## Activity
Among the entries, which lines carry the string "Right"? Copy every one.

----- Records provided -----

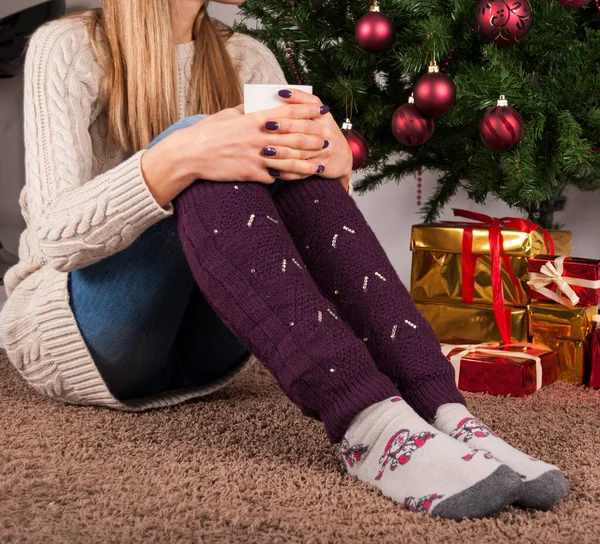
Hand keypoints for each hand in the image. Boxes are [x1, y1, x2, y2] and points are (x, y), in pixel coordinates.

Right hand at [173, 103, 332, 184]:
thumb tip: (256, 103)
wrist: (190, 155)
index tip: (322, 109)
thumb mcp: (227, 115)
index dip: (307, 110)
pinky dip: (288, 177)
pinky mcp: (251, 174)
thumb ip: (245, 110)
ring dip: (307, 163)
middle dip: (313, 139)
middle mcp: (257, 138)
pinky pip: (275, 177)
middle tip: (327, 139)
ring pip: (288, 161)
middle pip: (293, 138)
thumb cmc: (207, 133)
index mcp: (253, 119)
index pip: (287, 112)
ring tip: (320, 163)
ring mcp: (255, 157)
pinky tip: (300, 177)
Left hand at [275, 88, 353, 190]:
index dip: (295, 102)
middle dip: (286, 127)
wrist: (343, 159)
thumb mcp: (320, 116)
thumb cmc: (325, 133)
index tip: (278, 96)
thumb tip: (282, 93)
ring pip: (301, 153)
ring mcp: (324, 152)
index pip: (311, 107)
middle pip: (305, 128)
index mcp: (324, 118)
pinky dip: (287, 171)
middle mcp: (326, 134)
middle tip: (267, 126)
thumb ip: (304, 104)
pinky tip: (272, 170)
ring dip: (282, 153)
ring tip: (265, 151)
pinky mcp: (319, 167)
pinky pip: (302, 171)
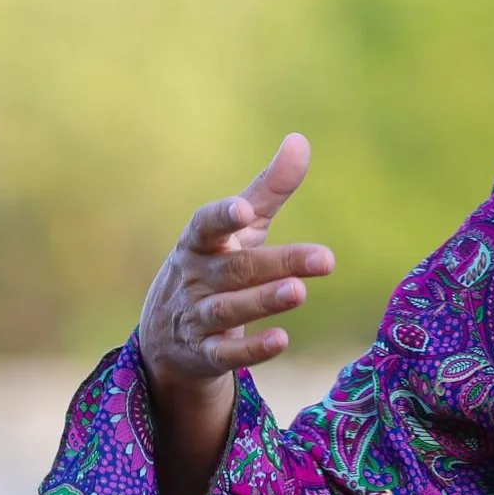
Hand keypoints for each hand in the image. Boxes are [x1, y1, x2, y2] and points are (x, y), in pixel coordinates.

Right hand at [138, 134, 331, 494]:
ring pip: (228, 310)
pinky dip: (251, 350)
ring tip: (300, 292)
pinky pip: (226, 354)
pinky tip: (281, 340)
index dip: (222, 218)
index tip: (242, 209)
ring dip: (263, 301)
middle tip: (326, 258)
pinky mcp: (205, 354)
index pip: (205, 225)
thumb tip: (300, 140)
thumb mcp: (240, 229)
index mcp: (200, 242)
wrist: (167, 336)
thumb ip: (268, 189)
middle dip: (278, 263)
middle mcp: (195, 278)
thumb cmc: (214, 265)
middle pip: (236, 269)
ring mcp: (197, 318)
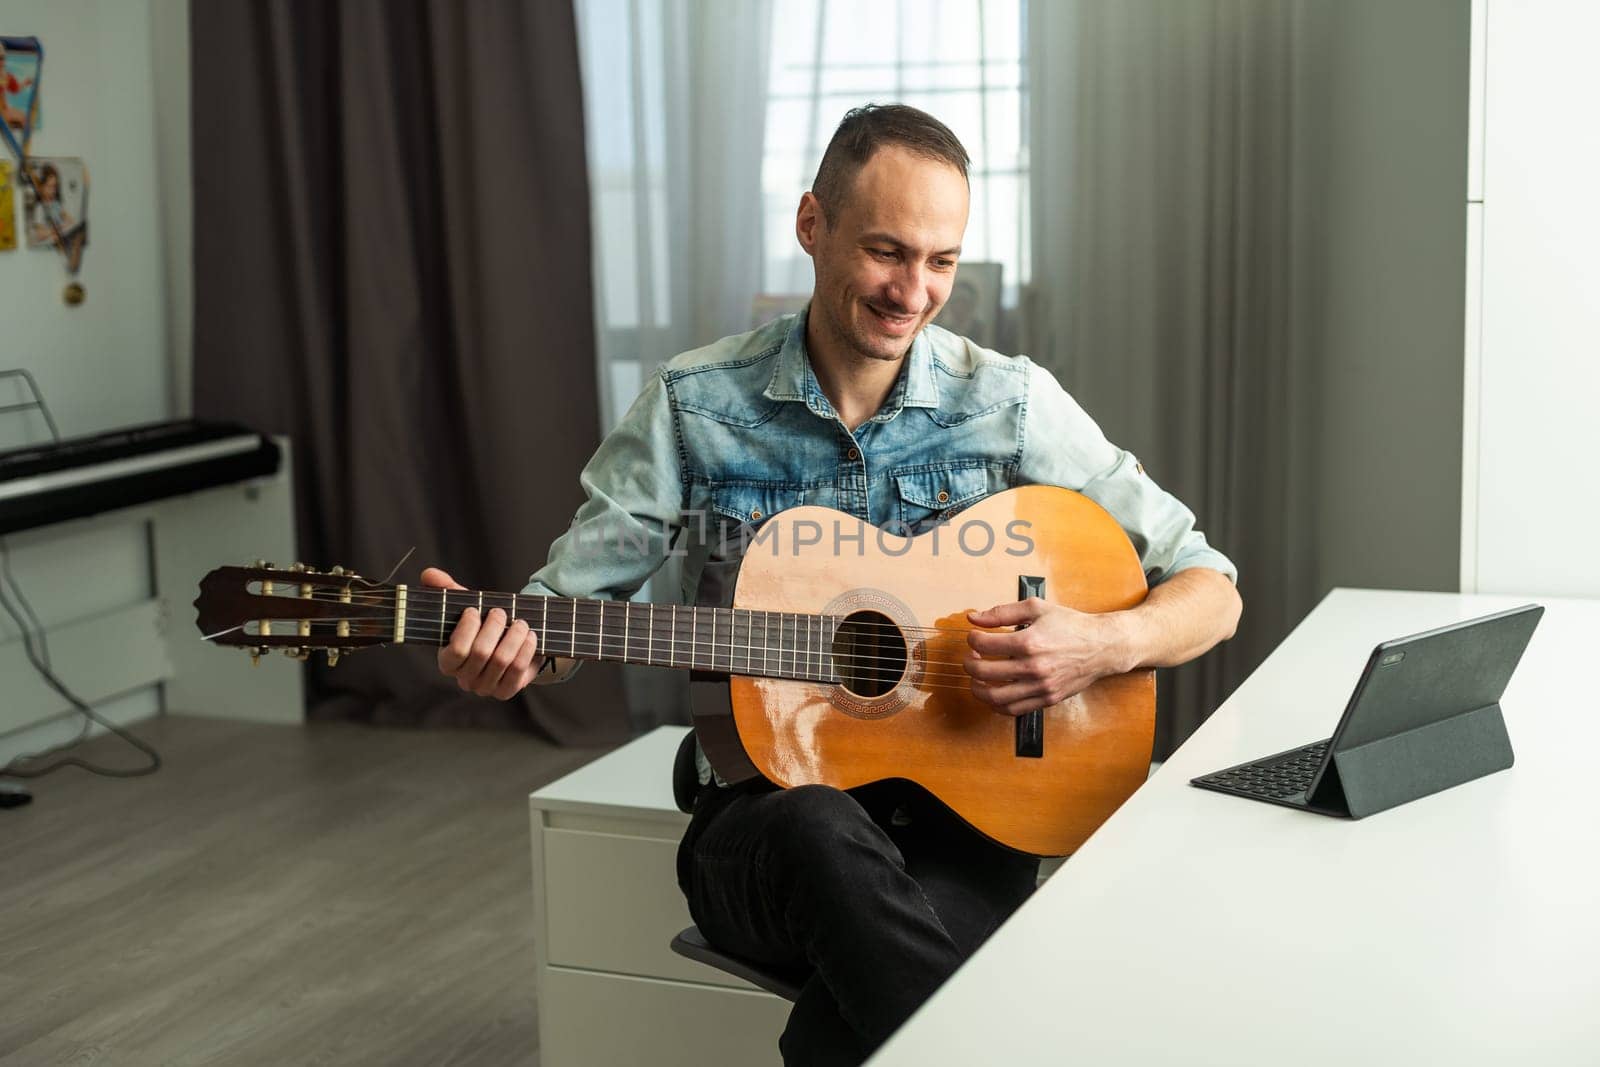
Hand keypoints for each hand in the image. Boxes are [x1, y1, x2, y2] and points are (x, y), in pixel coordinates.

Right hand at [423, 566, 541, 699]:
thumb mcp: (467, 606)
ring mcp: (486, 688)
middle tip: (501, 612)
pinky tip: (529, 636)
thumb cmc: (483, 626)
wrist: (511, 645)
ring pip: (501, 660)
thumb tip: (429, 574)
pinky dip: (526, 649)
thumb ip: (446, 590)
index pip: (456, 651)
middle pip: (480, 653)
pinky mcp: (507, 691)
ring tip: (520, 622)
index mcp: (448, 661)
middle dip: (494, 627)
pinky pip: (518, 669)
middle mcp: (464, 679)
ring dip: (514, 636)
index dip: (467, 628)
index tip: (475, 610)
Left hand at [963, 599, 1130, 716]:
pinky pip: (1013, 710)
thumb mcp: (1037, 608)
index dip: (972, 639)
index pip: (984, 645)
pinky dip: (996, 705)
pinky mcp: (1047, 699)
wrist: (1102, 646)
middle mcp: (1033, 668)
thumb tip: (973, 617)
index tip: (974, 637)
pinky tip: (993, 694)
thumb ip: (1002, 612)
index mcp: (1029, 642)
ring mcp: (1040, 687)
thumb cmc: (1070, 625)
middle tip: (970, 658)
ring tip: (976, 679)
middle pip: (984, 672)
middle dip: (969, 664)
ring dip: (977, 688)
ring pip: (995, 697)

-----

## Exercise output
Right hand at [173, 103, 332, 184]:
Right hand at [138, 134, 331, 494]:
Right hand at [423, 566, 541, 699]:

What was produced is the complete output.